Technical report validates AI tool for classifying MPXV subclades using genomic data
This publication is a technical report and software description focusing on methodological development and tool validation. The scope involves the CladePredictor-MPXV, an alignment-free AI-based classifier using an ensemble of XGBoost and CNNs. The analysis utilized a dataset comprising 3,866 MPXV genomes, including both complete and partial sequences. The study aimed to compare this new tool against traditional viral genome classifiers relying on alignment methods.

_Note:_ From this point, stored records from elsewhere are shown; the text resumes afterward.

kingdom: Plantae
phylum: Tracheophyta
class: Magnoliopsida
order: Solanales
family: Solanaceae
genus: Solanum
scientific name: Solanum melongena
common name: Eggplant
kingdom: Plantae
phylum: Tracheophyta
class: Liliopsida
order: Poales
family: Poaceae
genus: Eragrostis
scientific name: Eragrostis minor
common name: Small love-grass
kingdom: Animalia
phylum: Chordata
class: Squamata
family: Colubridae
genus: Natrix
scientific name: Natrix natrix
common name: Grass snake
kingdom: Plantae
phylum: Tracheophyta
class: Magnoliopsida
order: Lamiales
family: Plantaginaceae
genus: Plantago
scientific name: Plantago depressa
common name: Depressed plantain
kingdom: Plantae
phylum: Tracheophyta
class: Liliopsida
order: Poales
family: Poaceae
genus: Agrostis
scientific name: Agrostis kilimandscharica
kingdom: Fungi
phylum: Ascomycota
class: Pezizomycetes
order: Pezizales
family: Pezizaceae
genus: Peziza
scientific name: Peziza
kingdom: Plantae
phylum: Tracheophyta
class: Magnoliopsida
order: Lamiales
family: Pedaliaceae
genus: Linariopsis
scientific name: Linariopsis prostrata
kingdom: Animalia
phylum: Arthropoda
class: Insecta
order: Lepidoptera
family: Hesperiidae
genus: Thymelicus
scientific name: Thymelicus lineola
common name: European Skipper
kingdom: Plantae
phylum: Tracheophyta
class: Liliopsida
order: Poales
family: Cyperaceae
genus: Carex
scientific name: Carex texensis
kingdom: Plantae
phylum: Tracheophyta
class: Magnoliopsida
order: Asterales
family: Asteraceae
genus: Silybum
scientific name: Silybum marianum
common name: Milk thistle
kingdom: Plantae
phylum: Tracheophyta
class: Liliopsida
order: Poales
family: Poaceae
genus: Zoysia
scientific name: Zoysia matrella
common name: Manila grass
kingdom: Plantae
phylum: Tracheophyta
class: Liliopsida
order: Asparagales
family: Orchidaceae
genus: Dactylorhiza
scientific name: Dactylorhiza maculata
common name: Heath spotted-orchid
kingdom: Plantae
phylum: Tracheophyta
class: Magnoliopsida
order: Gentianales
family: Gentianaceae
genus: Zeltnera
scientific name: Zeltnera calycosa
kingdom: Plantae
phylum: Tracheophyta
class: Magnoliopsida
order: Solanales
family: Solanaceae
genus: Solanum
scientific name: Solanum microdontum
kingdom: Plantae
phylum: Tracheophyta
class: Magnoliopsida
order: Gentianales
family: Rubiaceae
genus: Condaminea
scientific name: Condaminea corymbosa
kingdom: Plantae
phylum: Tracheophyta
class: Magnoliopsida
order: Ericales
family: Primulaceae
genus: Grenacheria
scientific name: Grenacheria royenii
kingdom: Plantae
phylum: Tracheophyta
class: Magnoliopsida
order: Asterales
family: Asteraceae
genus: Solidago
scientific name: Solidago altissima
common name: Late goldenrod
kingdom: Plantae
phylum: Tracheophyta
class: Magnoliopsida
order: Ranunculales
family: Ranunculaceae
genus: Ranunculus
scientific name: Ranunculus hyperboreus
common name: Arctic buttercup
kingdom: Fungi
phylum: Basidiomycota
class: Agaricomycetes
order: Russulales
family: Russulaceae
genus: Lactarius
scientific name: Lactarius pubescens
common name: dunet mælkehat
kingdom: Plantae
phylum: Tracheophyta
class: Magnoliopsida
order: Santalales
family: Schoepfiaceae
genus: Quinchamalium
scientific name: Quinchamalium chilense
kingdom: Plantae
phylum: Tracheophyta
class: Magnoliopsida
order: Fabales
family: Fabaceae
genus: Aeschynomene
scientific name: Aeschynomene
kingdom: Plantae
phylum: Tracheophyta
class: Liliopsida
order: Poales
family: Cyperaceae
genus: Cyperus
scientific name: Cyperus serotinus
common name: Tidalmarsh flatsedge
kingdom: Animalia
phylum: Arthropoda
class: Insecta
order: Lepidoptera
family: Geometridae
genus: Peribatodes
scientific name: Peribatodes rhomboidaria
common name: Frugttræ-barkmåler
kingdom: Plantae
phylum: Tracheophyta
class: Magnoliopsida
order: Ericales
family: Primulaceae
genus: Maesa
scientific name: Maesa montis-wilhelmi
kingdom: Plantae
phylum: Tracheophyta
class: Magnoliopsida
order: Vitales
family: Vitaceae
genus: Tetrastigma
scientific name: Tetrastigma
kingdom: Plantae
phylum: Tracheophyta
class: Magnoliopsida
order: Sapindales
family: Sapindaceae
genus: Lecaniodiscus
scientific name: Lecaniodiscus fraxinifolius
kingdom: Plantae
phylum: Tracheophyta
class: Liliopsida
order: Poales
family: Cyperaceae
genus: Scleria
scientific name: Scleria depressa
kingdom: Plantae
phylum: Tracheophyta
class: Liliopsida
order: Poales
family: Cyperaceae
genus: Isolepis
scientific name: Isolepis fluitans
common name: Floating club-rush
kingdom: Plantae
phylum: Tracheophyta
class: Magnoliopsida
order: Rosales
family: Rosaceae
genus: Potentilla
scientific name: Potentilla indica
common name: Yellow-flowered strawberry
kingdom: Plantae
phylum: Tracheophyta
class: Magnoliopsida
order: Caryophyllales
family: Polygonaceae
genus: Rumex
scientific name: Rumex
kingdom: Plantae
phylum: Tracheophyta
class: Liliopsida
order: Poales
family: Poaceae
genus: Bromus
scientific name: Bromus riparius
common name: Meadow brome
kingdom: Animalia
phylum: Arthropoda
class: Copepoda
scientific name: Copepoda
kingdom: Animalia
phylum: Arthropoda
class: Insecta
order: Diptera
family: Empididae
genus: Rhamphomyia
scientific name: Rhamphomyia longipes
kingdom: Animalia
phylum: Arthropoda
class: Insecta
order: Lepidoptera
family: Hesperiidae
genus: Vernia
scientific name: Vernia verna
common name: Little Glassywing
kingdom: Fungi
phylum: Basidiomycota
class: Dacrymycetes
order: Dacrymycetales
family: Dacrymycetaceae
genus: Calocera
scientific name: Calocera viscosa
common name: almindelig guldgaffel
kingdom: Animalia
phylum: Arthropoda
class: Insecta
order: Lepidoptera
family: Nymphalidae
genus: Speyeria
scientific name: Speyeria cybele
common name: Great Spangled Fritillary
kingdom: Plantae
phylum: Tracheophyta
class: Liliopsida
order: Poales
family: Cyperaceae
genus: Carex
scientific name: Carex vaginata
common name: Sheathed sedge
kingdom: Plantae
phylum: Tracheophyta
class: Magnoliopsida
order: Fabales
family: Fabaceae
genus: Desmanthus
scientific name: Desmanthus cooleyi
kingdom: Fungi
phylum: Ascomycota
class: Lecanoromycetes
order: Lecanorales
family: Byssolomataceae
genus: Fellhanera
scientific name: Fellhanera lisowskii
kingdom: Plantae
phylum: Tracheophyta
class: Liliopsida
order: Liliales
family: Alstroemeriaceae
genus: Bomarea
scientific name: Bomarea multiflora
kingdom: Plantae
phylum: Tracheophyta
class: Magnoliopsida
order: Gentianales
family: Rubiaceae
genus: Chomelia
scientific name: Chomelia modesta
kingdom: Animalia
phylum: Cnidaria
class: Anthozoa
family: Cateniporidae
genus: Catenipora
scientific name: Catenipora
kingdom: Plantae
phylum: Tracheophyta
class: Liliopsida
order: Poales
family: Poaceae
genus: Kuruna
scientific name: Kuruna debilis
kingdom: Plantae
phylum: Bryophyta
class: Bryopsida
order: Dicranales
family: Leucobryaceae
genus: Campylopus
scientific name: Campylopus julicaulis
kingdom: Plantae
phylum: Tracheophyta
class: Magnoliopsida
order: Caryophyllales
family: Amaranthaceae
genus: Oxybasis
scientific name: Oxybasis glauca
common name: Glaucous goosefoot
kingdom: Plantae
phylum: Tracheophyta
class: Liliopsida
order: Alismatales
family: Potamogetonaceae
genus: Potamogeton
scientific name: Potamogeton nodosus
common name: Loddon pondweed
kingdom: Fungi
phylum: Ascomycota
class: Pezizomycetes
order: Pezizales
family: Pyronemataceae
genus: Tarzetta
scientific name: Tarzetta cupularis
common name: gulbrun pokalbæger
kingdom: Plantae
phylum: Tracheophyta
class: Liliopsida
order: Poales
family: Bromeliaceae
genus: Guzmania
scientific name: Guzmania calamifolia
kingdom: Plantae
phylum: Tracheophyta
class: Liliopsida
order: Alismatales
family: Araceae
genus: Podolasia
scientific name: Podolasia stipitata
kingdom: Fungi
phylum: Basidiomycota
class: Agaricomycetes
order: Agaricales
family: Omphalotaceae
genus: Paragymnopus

The primary outcome measured classification accuracy for MPXV subclades Ia, Ib, and IIb. The weighted average accuracy for the XGBoost model was 90.2%. The weighted average accuracy for the CNN model was 95%. These figures represent the performance of the algorithm on the provided genomic dataset. No adverse events or safety data were reported as this is a computational tool validation. Secondary outcomes were not reported in the source material.
The authors note that the setting was not reported and safety metrics were not reported. Practice relevance is described as providing a fast and efficient framework for the assignment of clades to MPXV subclade Ia, Ib, and IIb complete and partial genomes. Clinicians should note that accuracy metrics should not be interpreted as clinical efficacy. Furthermore, causality between tool use and public health outcomes should not be inferred. The evidence is limited to computational performance without clinical outcome data. Funding or conflicts of interest were not reported in the provided text.